This is William Kentridge's first solo exhibition in Israel. Born in 1955 in Johannesburg, South Africa where he still lives and works, William Kentridge is known for his socially and politically involved work, and has gained international recognition for his distinctive animated short films and for the charcoal drawings on which they are based. His drawings, animated films and videos, and theater and opera productions focus on the intimate, personal narratives of daily existence, and provide both a view into and contrast to the greater political and historical context from which they are drawn.
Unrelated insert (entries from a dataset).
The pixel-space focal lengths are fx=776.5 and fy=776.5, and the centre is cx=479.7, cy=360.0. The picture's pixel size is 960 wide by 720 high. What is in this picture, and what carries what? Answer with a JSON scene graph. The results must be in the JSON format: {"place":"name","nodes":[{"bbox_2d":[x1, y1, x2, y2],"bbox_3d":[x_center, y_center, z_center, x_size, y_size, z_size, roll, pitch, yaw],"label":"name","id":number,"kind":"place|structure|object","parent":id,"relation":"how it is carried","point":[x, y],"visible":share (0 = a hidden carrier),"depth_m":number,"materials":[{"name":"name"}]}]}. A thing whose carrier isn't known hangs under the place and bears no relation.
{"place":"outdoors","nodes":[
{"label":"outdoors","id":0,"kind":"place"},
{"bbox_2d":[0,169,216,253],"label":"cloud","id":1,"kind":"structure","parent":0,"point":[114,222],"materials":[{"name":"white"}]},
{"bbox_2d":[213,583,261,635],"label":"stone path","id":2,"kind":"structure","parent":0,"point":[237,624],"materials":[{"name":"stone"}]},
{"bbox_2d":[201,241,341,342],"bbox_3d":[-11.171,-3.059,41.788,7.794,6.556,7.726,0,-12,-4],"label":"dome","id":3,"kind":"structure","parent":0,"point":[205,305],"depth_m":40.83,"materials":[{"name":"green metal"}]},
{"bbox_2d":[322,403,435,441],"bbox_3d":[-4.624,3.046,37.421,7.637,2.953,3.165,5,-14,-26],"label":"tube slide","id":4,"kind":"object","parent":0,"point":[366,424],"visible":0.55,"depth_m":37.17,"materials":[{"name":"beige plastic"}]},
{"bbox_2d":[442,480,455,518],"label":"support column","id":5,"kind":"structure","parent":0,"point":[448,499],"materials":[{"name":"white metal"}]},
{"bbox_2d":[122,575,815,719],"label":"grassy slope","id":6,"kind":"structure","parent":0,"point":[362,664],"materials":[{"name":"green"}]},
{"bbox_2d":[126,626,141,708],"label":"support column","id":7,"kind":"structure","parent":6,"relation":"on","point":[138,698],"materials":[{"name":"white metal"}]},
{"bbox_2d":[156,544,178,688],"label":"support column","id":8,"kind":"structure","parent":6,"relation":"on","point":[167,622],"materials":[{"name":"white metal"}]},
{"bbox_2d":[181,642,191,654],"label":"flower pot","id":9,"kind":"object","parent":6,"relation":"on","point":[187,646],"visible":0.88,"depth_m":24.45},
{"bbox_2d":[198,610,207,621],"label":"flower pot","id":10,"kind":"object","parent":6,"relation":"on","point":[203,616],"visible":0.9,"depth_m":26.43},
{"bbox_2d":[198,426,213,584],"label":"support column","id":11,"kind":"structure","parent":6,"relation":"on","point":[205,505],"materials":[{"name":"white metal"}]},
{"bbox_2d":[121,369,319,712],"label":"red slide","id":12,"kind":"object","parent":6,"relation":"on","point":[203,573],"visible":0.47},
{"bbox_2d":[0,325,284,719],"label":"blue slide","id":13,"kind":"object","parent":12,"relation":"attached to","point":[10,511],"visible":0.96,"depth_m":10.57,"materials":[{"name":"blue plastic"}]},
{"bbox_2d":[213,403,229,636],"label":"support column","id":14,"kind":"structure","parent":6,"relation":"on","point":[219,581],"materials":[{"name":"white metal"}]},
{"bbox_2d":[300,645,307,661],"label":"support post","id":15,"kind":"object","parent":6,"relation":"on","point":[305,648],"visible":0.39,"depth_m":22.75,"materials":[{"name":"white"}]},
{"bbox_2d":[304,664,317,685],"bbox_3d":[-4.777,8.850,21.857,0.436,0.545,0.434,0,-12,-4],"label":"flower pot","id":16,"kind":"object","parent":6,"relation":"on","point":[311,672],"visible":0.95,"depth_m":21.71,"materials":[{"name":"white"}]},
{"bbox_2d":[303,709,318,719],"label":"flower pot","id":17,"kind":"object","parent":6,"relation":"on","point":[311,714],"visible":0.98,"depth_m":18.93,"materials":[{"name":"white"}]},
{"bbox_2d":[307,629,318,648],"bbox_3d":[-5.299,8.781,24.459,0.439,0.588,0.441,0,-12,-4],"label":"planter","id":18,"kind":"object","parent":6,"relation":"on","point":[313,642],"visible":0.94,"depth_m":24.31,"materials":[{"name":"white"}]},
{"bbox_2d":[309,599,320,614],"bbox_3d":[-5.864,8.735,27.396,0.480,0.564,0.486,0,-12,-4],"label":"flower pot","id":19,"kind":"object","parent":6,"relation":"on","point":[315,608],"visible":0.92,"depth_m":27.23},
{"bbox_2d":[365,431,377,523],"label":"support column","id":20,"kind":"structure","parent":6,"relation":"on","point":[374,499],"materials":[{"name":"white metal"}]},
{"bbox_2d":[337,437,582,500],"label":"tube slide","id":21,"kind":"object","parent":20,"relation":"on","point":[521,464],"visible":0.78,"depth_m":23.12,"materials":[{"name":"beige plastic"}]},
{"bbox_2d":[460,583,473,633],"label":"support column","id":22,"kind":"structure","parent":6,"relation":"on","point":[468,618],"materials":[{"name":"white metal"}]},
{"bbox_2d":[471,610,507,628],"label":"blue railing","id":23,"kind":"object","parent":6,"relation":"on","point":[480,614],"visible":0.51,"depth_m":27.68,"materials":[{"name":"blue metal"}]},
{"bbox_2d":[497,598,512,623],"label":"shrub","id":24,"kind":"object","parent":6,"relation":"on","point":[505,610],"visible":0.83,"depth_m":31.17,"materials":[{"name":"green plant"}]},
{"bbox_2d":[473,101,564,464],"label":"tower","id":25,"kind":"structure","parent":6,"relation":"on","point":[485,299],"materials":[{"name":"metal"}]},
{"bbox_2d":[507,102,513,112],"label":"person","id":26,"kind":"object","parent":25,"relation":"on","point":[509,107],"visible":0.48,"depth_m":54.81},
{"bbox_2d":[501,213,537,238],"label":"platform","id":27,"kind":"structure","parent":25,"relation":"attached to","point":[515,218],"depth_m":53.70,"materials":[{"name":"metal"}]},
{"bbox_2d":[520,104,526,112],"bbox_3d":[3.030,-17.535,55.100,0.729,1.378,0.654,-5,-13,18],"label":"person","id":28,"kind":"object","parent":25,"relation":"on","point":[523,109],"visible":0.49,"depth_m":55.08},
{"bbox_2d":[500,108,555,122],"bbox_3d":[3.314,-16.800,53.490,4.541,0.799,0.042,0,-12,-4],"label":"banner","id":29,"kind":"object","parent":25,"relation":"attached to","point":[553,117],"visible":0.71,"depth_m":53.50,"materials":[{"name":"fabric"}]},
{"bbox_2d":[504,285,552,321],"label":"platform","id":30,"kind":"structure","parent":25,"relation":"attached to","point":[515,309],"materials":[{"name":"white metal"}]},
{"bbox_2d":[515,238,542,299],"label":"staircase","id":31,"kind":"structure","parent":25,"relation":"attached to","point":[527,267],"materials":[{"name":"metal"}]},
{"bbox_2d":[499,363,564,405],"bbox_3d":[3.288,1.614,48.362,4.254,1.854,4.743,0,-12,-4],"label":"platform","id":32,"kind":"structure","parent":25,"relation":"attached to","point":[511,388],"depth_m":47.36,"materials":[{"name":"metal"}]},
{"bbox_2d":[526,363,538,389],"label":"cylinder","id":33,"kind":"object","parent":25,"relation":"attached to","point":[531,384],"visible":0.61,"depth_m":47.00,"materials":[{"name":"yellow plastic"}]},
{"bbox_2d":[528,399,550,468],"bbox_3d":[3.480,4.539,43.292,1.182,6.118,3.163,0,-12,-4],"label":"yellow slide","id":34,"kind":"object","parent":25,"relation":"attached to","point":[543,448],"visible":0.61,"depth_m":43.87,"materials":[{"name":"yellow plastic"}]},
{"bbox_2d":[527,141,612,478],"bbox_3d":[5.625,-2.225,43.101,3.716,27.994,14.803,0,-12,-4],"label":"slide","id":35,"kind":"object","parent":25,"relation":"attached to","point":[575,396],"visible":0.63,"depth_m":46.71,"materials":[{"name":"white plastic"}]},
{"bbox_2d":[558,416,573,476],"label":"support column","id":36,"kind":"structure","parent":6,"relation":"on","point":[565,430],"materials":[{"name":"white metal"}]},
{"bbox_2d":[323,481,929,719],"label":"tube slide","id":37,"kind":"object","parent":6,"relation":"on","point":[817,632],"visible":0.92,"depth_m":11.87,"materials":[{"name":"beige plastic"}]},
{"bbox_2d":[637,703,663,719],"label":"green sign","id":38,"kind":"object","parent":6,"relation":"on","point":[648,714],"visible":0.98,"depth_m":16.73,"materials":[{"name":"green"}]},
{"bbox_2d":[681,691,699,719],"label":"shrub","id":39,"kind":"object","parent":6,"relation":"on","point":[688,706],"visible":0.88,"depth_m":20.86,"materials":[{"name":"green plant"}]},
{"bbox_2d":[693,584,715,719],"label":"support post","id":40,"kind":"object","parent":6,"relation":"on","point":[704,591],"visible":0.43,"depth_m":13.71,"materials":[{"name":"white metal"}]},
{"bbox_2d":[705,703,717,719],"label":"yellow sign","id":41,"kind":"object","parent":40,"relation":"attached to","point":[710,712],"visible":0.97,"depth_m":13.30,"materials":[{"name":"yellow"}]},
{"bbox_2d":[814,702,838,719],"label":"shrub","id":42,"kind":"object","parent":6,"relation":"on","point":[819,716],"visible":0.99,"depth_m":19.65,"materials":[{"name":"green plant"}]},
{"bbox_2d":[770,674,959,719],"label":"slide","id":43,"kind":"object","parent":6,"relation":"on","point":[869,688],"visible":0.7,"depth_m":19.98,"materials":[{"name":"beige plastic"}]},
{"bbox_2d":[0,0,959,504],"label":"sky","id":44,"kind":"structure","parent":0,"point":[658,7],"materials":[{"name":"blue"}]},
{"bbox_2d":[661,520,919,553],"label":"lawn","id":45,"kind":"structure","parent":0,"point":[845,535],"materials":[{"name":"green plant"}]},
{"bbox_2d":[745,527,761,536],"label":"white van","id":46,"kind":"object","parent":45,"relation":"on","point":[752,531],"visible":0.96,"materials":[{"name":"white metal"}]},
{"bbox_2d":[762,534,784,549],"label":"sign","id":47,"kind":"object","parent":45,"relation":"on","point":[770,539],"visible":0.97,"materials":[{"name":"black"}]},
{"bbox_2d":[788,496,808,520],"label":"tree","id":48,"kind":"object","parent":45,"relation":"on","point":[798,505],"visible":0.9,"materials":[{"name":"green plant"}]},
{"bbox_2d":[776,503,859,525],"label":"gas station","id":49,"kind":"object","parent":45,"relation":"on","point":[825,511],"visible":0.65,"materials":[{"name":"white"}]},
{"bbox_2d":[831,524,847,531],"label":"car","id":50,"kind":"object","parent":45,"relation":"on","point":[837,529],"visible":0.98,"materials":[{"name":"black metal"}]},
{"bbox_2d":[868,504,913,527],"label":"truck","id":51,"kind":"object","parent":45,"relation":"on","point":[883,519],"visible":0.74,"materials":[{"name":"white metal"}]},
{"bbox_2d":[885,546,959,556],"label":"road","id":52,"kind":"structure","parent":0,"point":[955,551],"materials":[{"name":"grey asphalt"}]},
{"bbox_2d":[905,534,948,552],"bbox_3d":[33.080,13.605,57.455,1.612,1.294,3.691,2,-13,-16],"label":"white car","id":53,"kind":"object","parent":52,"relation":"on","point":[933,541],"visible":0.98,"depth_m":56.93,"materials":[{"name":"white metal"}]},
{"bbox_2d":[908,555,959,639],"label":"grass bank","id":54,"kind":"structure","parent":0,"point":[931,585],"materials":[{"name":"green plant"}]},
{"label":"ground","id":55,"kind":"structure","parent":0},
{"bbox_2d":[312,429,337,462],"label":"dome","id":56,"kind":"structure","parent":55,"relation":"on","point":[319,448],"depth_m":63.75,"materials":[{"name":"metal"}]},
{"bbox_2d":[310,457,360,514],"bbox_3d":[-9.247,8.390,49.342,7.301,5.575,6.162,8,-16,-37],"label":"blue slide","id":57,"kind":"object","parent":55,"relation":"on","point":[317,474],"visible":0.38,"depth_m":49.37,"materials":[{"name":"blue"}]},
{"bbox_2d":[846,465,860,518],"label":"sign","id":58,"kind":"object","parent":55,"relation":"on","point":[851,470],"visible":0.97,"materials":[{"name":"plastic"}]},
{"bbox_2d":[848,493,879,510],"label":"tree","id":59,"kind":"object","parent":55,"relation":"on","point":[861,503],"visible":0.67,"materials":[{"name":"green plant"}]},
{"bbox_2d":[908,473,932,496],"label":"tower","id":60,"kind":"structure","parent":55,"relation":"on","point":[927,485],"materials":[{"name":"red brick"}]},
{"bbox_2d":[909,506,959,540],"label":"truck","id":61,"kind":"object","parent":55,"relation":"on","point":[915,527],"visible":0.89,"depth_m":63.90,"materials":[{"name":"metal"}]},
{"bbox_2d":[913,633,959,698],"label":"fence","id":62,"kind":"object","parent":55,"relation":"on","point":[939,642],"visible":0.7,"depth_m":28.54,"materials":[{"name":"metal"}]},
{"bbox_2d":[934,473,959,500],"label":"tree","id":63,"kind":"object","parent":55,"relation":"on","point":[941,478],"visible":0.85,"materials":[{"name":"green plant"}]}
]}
The exhibition features William Kentridge’s recent animated film, Tide Table (2003), along with numerous graphics that feature different aspects of his work and the issues he deals with. In the film Tide Table Kentridge returns to filming charcoal and pastel drawings on paper to create an elegiac work on youth, maturity, illness, awareness, worry, indolence and perhaps even destiny. Kentridge also chooses to returns to his protagonist Soho Eckstein, the industrialist and real-estate entrepreneur prominent in earlier works. The image of Soho, one of Johannesburg major developers in its early days, is portrayed on the beach as both the stage of events and their erasure are created by the white frothy waves of Tide Table.
The prints and graphics accompanying this exhibition, set the atmosphere for this unique artist, and were somewhat inspired by Svevo's novel: Confessions of Zeno.
Since participating in Dokumenta X in Kassel in 1997, solo shows of Kentridge's work have been hosted by the Museum of Modern Art in New York and MCA San Diego. Moreover, throughout the years, Kentridge exhibited vastly worldwide. During 1998 and 1999, a survey exhibition of his work was seen in Brussels, Munich, Barcelona, London, Marseille and Graz. A survey show in 2001 in Washington, traveled to New York, Chicago, Houston, Los Angeles and Cape Town. A shadow oratorio, Confessions of Zeno, was created for Documenta XI in 2002; A new survey exhibition, which travels to museums in Turin, Dusseldorf, Sydney, Montreal and Johannesburg, opened in 2004.
At the moment, Kentridge is directing a production of Mozart’s Magic Flute commissioned by La Monnaie in Brussels; also scheduled for 2005 is a commissioned project for the Guggenheim Museum in Berlin.
Kentridge was awarded in 1999 the Carnegie Medal at the Carnegie International 1999/2000, and in October 2003 Kentridge received the Goslar Kaisserring in recognition of his contribution to contemporary art.